→ DATA EXTRACT
──────
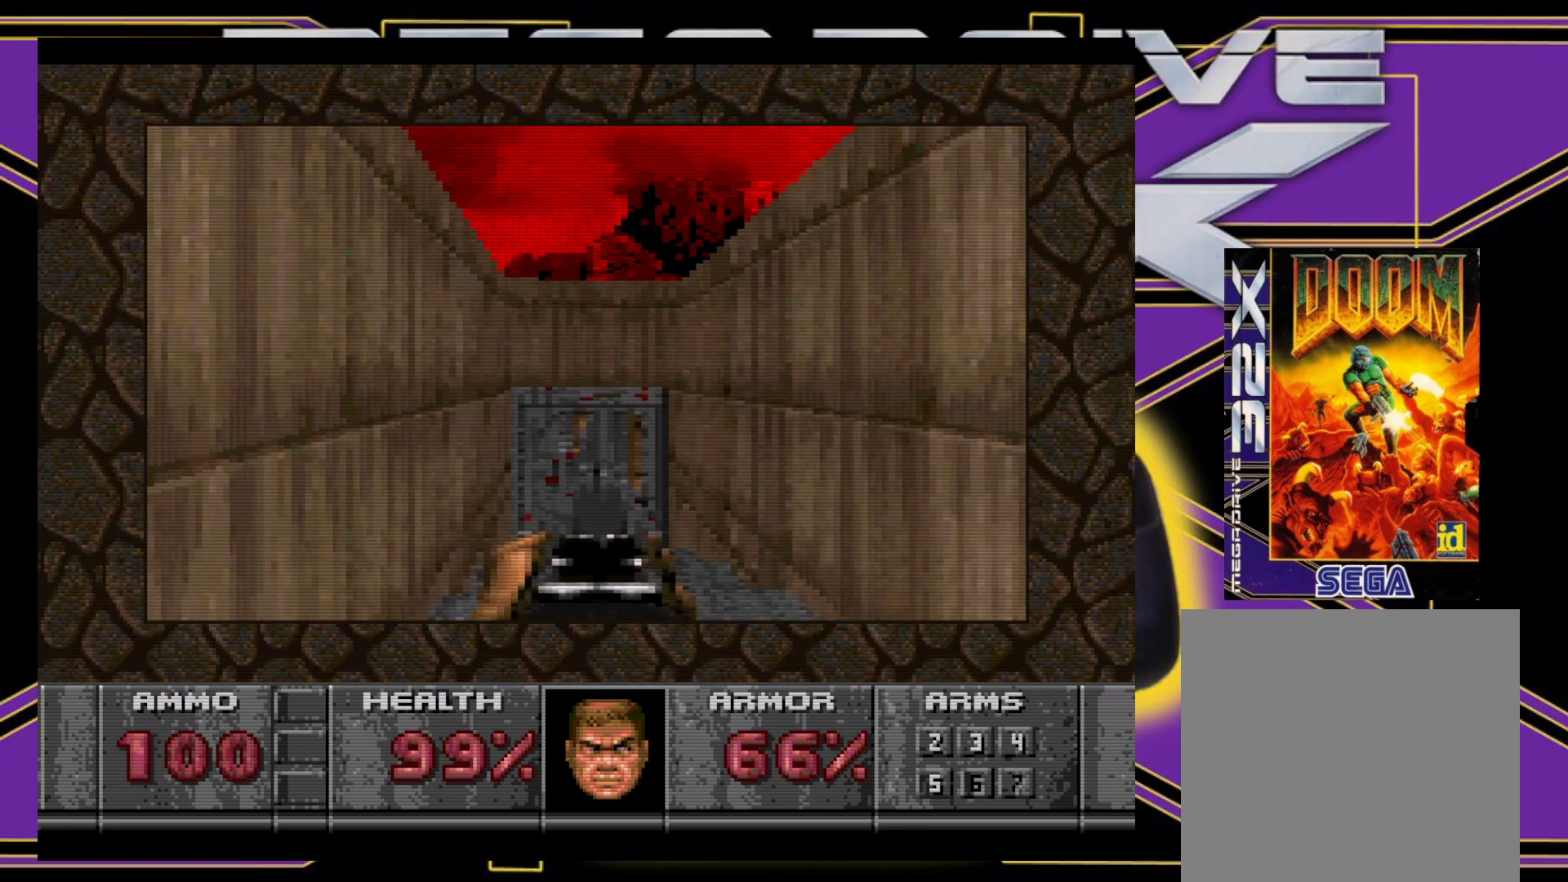
{"buttons": ["X", "DPAD_LEFT"], "events": [[67, "DPAD_LEFT", "down"], [233, "X", "down"]]}
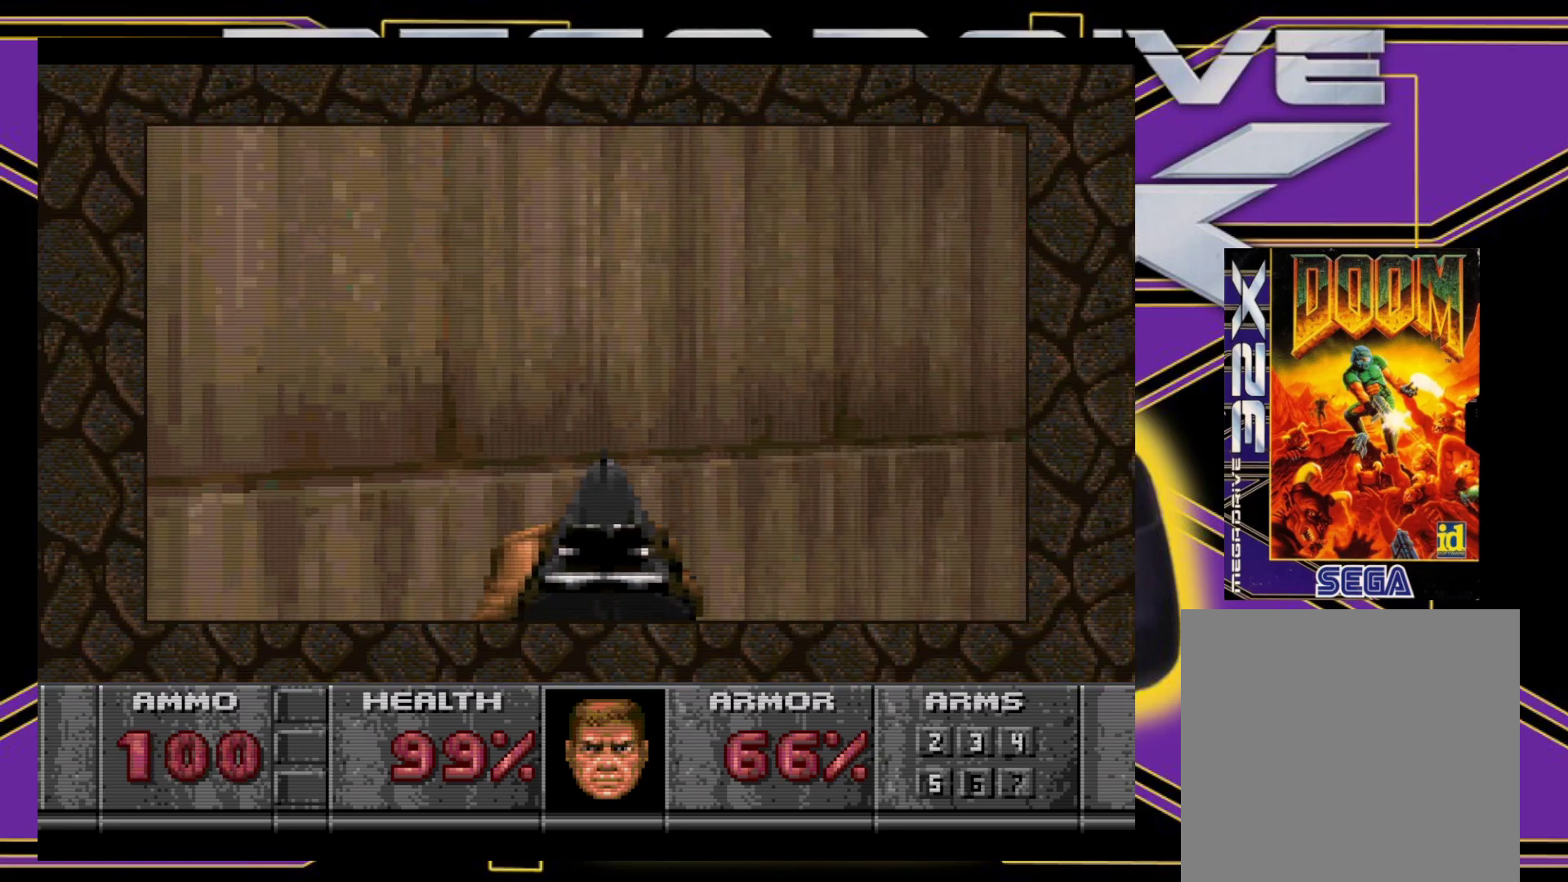
{"buttons": [], "events": [[350, "DPAD_LEFT", "up"], [367, "X", "up"]]}
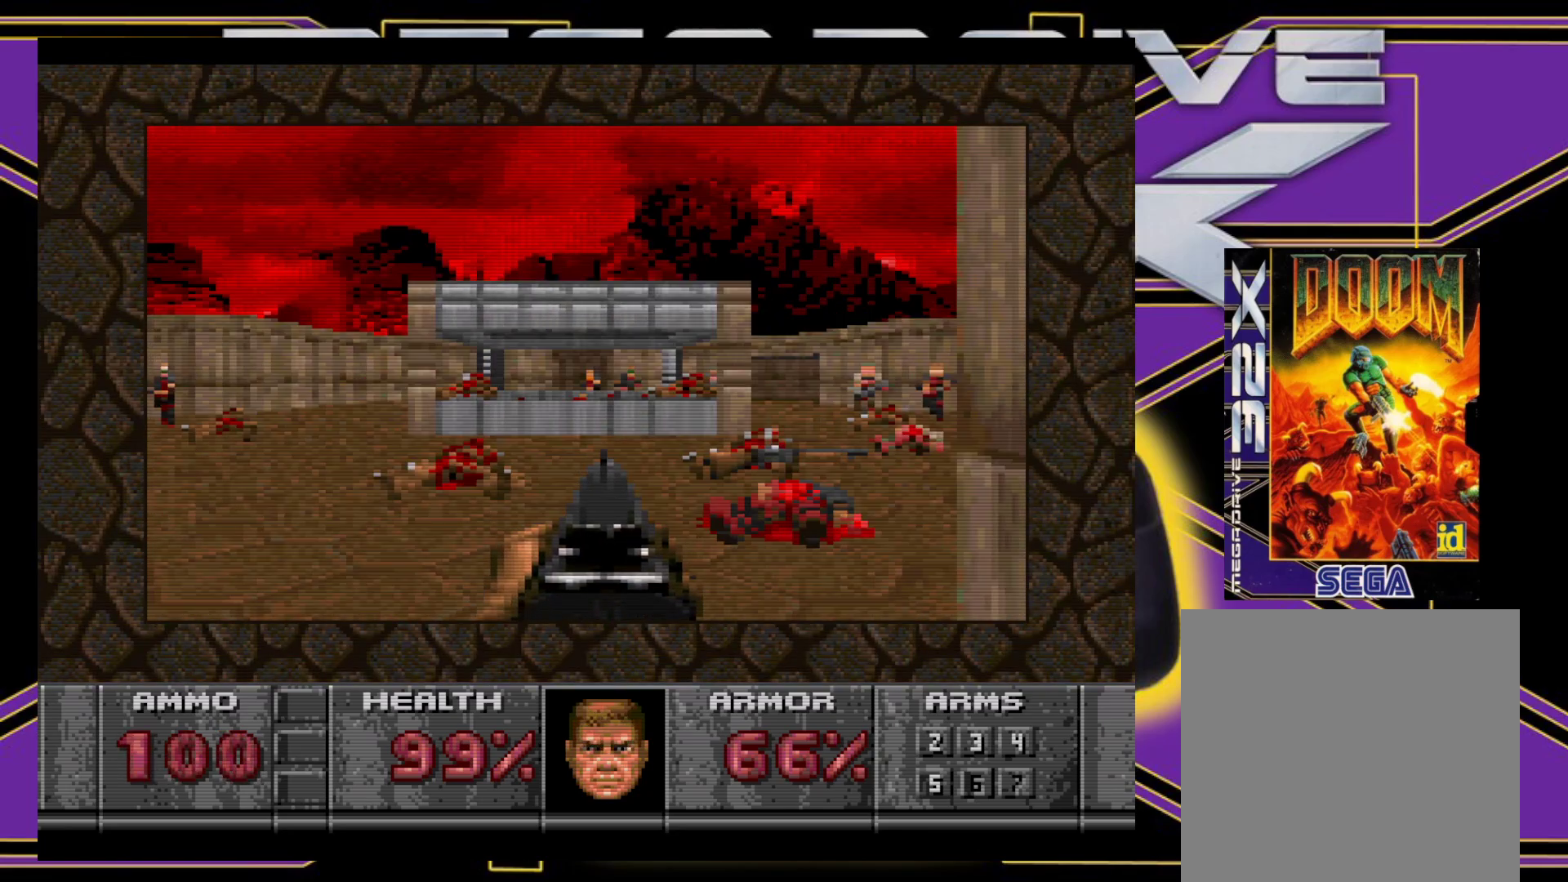
{"buttons": ["DPAD_UP"], "events": [[150, "DPAD_RIGHT", "down"], [300, "DPAD_UP", "down"], [483, "DPAD_RIGHT", "up"]]}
──────
Please output the material as written, apart from the images.

→ TASK ANSWER
{"buttons": ["X", "DPAD_LEFT"], "events": [[67, "DPAD_LEFT", "down"], [233, "X", "down"]]}
{"buttons": [], "events": [[350, "DPAD_LEFT", "up"], [367, "X", "up"]]}
{"buttons": ["DPAD_UP"], "events": [[150, "DPAD_RIGHT", "down"], [300, "DPAD_UP", "down"], [483, "DPAD_RIGHT", "up"]]}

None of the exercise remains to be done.